GOAL OF THE EXERCISE: Reproduce the following data exactly, minus any images.

DATA EXCERPT:

Segment Open

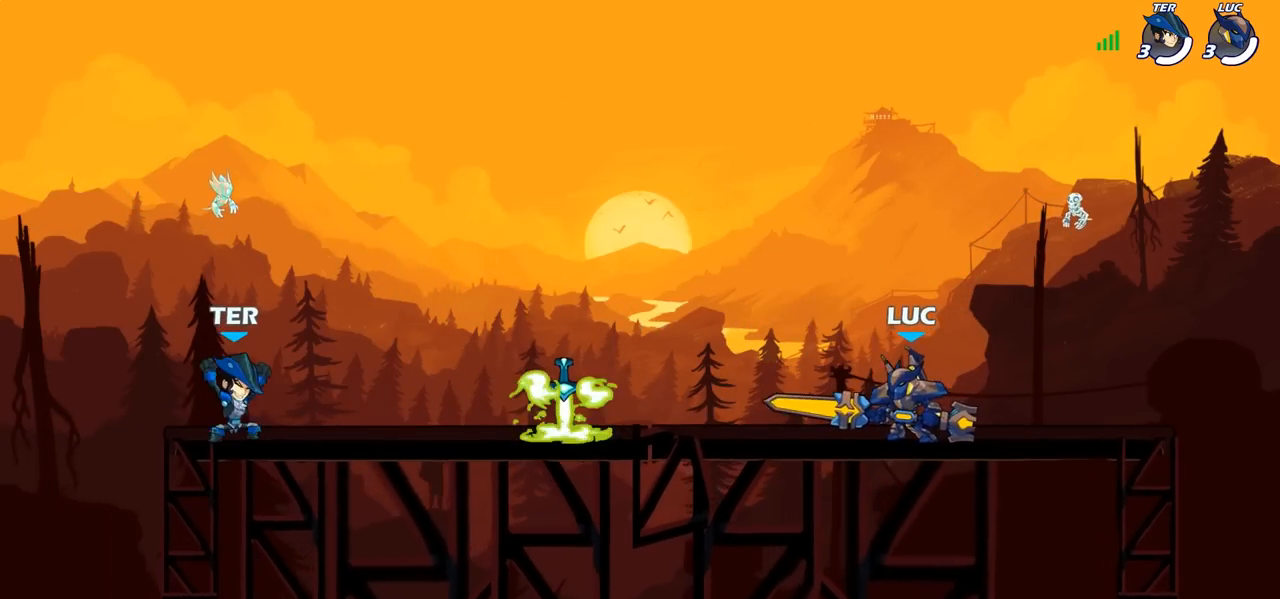
{"buttons": [], "left_stick": "right", "right_stick": "center", "events": [[17, "left_stick", "left"], [100, "left_stick", "center"], [483, "left_stick", "right"]]}
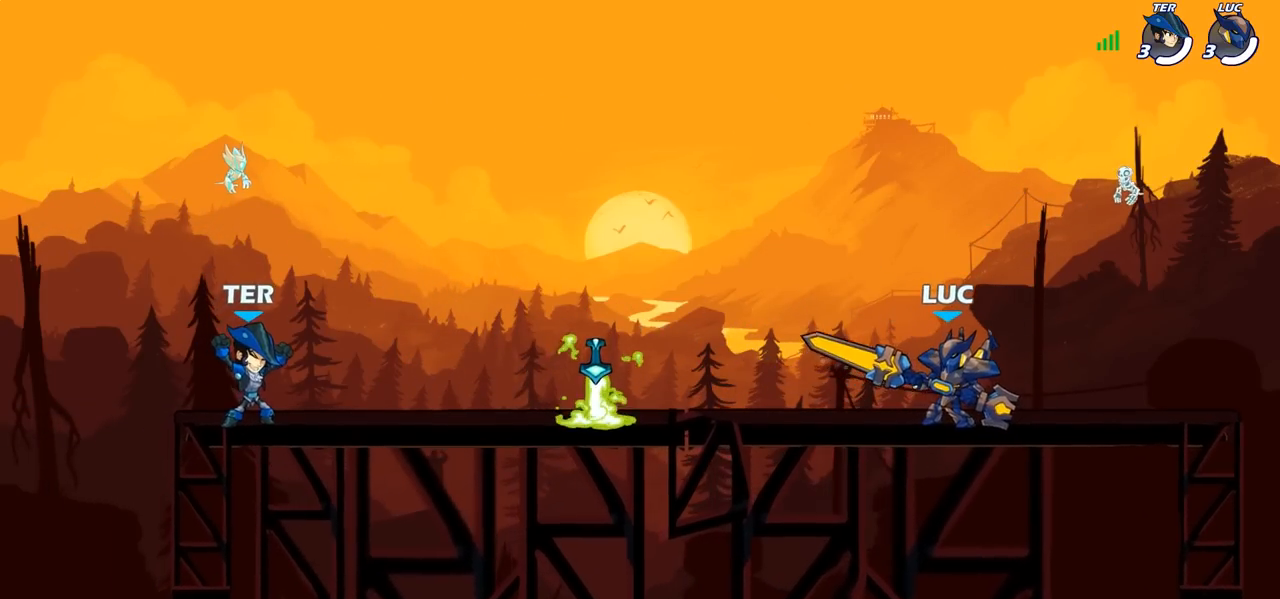
{"buttons": [], "left_stick": "left", "right_stick": "center", "events": [[50, "left_stick", "up-left"], [133, "left_stick", "right"], [200, "left_stick", "up-left"], [283, "left_stick", "right"], [333, "left_stick", "up-left"], [400, "left_stick", "up-right"], [467, "left_stick", "left"]]}
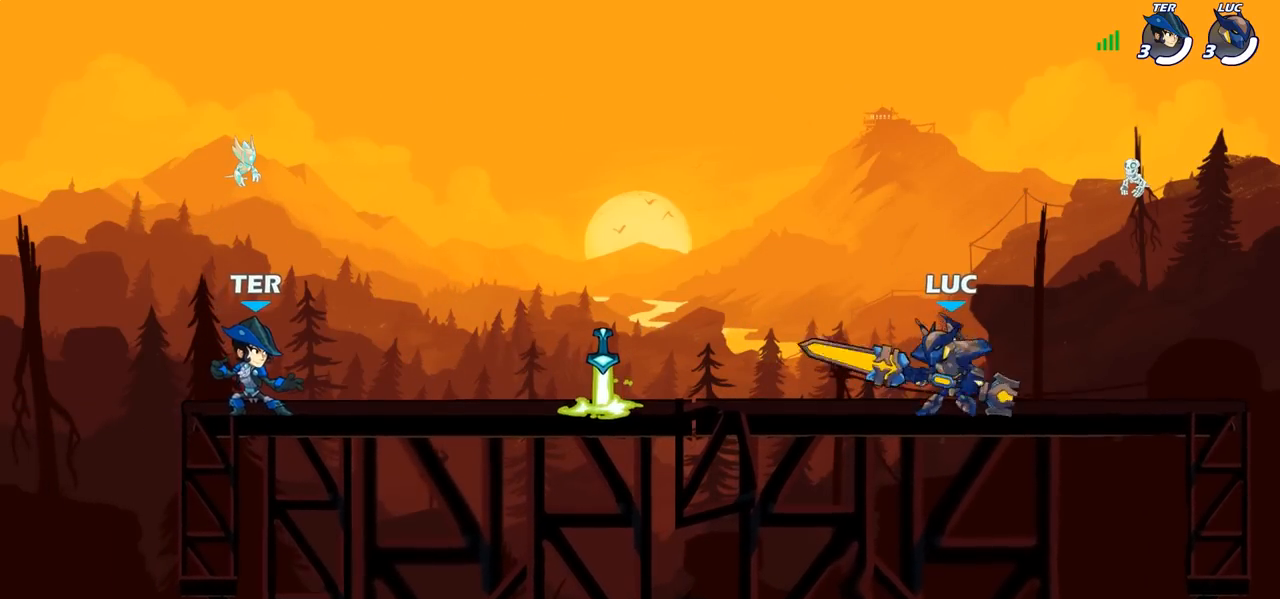
{"buttons": [], "left_stick": "left", "right_stick": "center", "events": [[150, "left_stick", "right"], [217, "left_stick", "left"], [300, "left_stick", "right"], [350, "left_stick", "left"], [433, "left_stick", "right"], [483, "left_stick", "left"]]}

Segment Closed

EXPECTED OUTPUT:
{"buttons": [], "left_stick": "right", "right_stick": "center", "events": [[17, "left_stick", "left"], [100, "left_stick", "center"], [483, "left_stick", "right"]]}
{"buttons": [], "left_stick": "left", "right_stick": "center", "events": [[50, "left_stick", "up-left"], [133, "left_stick", "right"], [200, "left_stick", "up-left"], [283, "left_stick", "right"], [333, "left_stick", "up-left"], [400, "left_stick", "up-right"], [467, "left_stick", "left"]]}
{"buttons": [], "left_stick": "left", "right_stick": "center", "events": [[150, "left_stick", "right"], [217, "left_stick", "left"], [300, "left_stick", "right"], [350, "left_stick", "left"], [433, "left_stick", "right"], [483, "left_stick", "left"]]}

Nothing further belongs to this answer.